Who Knew There Was So Much Mayhem Surrounding Von Dutch?
According to The Curse of Von Dutch: A Brand to Die For, the untold story of the once-popular trucker hat brand that seems to be gearing itself up for a revival is chock full of chaos.
Welcome to W TV Club, in which W magazine’s editors choose a television show they’d recommend you binge-watch. Our November picks will be a selection of docuseries. This week, culture editor Brooke Marine recommends The Curse of Von Dutch: A Brand to Die For, an investigation of the complex origins of the iconic aughts fashion brand.

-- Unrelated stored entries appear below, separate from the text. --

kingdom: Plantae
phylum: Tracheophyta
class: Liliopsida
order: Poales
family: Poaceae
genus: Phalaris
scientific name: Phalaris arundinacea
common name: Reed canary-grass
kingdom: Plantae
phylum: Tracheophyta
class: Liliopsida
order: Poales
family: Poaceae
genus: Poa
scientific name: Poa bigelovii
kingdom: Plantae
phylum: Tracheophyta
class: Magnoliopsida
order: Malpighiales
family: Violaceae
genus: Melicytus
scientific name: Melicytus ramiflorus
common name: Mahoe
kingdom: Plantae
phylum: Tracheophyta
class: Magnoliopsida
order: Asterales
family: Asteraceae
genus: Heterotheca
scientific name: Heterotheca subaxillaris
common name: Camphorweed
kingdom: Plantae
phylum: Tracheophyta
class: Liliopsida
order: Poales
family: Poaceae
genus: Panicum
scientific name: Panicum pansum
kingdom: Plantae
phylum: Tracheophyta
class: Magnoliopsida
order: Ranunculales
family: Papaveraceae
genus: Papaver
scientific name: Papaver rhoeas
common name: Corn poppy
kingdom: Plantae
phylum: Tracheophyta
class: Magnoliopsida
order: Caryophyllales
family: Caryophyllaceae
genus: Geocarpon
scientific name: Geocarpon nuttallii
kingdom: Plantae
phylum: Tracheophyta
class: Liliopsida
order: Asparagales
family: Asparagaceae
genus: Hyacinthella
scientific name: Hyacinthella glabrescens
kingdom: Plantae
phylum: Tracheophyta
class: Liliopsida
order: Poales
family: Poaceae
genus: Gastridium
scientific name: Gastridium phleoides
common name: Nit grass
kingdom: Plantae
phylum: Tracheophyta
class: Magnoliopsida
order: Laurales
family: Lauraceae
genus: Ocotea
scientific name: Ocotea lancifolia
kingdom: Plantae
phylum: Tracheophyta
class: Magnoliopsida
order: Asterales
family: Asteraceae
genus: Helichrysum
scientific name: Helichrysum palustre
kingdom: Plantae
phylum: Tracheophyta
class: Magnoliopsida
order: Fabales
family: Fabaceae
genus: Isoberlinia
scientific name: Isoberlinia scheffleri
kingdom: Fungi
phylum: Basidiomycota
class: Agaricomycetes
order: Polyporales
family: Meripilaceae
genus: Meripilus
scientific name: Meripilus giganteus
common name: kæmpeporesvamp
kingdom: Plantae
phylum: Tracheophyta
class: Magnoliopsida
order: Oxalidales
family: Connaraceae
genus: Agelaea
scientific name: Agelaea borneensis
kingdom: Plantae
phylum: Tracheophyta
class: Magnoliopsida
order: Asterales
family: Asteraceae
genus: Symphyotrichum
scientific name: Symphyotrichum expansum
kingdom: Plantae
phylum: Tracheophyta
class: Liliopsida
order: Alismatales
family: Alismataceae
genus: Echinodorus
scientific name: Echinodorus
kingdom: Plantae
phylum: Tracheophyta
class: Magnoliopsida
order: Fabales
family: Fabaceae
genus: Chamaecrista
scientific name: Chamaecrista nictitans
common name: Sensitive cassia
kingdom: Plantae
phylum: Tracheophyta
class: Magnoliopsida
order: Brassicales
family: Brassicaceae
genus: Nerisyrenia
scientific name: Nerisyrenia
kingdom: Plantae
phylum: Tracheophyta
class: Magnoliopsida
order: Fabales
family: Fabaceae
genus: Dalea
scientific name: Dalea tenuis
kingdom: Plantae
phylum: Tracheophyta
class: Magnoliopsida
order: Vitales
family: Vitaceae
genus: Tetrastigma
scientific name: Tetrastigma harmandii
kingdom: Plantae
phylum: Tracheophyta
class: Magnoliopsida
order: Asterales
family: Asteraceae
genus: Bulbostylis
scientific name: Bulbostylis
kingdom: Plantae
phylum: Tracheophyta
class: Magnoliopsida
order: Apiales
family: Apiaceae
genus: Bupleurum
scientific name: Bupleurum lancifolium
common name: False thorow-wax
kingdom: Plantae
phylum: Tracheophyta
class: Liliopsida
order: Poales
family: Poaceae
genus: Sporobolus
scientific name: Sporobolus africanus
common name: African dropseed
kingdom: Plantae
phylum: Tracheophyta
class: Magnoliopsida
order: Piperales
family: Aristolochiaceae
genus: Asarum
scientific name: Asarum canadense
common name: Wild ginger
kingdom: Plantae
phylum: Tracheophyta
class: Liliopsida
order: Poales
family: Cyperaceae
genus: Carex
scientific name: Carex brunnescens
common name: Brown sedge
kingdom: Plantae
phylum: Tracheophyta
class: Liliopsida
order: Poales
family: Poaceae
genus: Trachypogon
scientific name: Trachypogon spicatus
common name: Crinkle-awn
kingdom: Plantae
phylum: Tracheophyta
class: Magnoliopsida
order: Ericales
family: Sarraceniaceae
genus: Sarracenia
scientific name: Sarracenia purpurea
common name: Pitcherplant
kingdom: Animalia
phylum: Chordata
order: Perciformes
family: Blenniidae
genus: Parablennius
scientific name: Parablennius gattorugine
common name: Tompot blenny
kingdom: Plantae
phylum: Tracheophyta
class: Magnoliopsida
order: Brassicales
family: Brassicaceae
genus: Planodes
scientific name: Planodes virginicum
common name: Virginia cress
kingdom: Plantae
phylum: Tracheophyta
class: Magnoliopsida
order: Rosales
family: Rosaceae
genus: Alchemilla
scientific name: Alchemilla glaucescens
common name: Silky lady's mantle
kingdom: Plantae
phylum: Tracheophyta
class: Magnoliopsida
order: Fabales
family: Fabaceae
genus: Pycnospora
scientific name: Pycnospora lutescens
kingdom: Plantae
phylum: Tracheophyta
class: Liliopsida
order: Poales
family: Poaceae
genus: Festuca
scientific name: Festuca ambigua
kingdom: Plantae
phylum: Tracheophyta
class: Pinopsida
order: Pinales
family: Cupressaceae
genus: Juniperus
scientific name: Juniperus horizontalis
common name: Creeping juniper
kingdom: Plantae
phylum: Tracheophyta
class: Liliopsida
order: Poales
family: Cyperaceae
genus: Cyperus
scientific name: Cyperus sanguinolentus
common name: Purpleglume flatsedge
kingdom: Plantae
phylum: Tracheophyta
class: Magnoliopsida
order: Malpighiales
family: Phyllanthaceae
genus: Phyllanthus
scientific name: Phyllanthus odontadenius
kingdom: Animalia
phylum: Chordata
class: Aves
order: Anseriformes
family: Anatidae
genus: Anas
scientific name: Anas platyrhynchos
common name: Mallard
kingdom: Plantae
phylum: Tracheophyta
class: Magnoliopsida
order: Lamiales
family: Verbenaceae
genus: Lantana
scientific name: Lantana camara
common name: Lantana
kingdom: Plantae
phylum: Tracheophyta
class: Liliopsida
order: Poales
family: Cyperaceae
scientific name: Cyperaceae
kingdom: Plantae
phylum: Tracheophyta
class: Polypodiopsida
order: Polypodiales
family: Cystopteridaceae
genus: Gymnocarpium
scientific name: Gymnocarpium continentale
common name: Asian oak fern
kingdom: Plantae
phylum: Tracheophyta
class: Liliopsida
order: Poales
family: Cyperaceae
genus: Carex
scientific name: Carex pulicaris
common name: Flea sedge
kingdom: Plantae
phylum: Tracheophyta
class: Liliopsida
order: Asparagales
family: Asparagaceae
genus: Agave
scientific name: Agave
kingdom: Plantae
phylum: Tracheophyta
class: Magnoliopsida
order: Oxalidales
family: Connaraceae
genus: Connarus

It’s safe to say there’s plenty of behind-the-scenes drama for just about any brand, especially when it comes to fashion. But The Curse of Von Dutch: A Brand to Die For, a three-part Hulu docuseries about the California fashion brand, takes things a step further.
The documentary opens with—who else?—Paris Hilton, catching a denim Von Dutch trucker hat tossed to her from off camera. She was perhaps one of the most prolific icons who adorned herself with those trucker hats in the aughts (other fans of the brand during that decade included Anna Nicole Smith, Carmen Electra, Dennis Rodman, Britney Spears, and even Jay-Z). Then it hints at the meat of the docuseries: drugs, money laundering, and murder play a big part in the story of Von Dutch.
But before we get into the murder of it all, the viewer is presented with a question: who created Von Dutch? There are, of course, discrepancies within the answer. There’s also the myth that the original Von Dutch (a mechanic and visual artist named Kenneth Robert Howard known for popularizing the flames and pinstripes aesthetics on cars) put a curse on the name when his family sold it and the brand went Hollywood.
So who did create Von Dutch Originals—was it Ed Boswell, the art collector; Bobby Vaughn, the misfit surfer and wannabe gangster; or Mike Cassel, the former drug dealer and founder of Bronze Age apparel, which effectively became Von Dutch? It depends on who you ask, but each of them, as seen in the documentary, will tell you they were the one that started the brand. Von Dutch played on working class aesthetics (which is why it is ironic that it eventually became synonymous with celebrity culture), and the logo, based on Howard’s signature, became one of the most iconic fashion symbols of the aughts. Who knew there was so much mayhem behind it?